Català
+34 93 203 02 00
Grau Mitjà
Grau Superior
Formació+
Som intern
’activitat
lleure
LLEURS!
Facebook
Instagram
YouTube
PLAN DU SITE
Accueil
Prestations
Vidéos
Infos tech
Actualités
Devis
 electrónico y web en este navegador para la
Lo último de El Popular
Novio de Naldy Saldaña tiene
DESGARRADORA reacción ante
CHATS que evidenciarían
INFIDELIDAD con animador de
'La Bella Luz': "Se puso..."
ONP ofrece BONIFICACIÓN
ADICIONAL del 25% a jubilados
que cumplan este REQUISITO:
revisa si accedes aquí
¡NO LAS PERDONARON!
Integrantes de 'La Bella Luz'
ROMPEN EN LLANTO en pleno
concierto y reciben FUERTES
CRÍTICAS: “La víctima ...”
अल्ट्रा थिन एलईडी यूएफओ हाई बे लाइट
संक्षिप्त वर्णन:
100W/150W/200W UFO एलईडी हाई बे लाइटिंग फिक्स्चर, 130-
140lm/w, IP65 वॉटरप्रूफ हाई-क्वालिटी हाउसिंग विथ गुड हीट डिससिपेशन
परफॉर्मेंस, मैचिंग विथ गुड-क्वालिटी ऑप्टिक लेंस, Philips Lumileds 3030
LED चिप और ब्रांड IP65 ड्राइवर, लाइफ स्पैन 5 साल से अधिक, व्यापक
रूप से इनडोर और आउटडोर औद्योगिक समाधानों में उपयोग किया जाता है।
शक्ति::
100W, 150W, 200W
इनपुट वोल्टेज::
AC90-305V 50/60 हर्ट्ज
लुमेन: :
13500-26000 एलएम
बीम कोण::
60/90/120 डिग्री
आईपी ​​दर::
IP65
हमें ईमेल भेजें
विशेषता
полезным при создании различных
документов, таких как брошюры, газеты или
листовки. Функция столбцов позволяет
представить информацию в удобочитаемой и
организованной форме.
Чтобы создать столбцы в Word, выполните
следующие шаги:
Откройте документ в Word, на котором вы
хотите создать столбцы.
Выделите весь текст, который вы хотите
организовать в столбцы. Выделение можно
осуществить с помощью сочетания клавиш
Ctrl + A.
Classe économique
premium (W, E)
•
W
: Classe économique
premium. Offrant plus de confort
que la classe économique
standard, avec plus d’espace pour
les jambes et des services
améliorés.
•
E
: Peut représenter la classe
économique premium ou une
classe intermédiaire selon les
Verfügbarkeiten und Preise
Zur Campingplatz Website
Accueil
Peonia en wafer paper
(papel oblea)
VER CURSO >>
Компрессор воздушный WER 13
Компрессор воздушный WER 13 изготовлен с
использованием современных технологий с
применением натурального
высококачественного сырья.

______________________________

◆ **THE PROBLEM**
Find and copy each line of the material that holds the word "создать".

◆ **OUTPUT**
Чтобы создать столбцы в Word, выполните
хотите создать столбцы.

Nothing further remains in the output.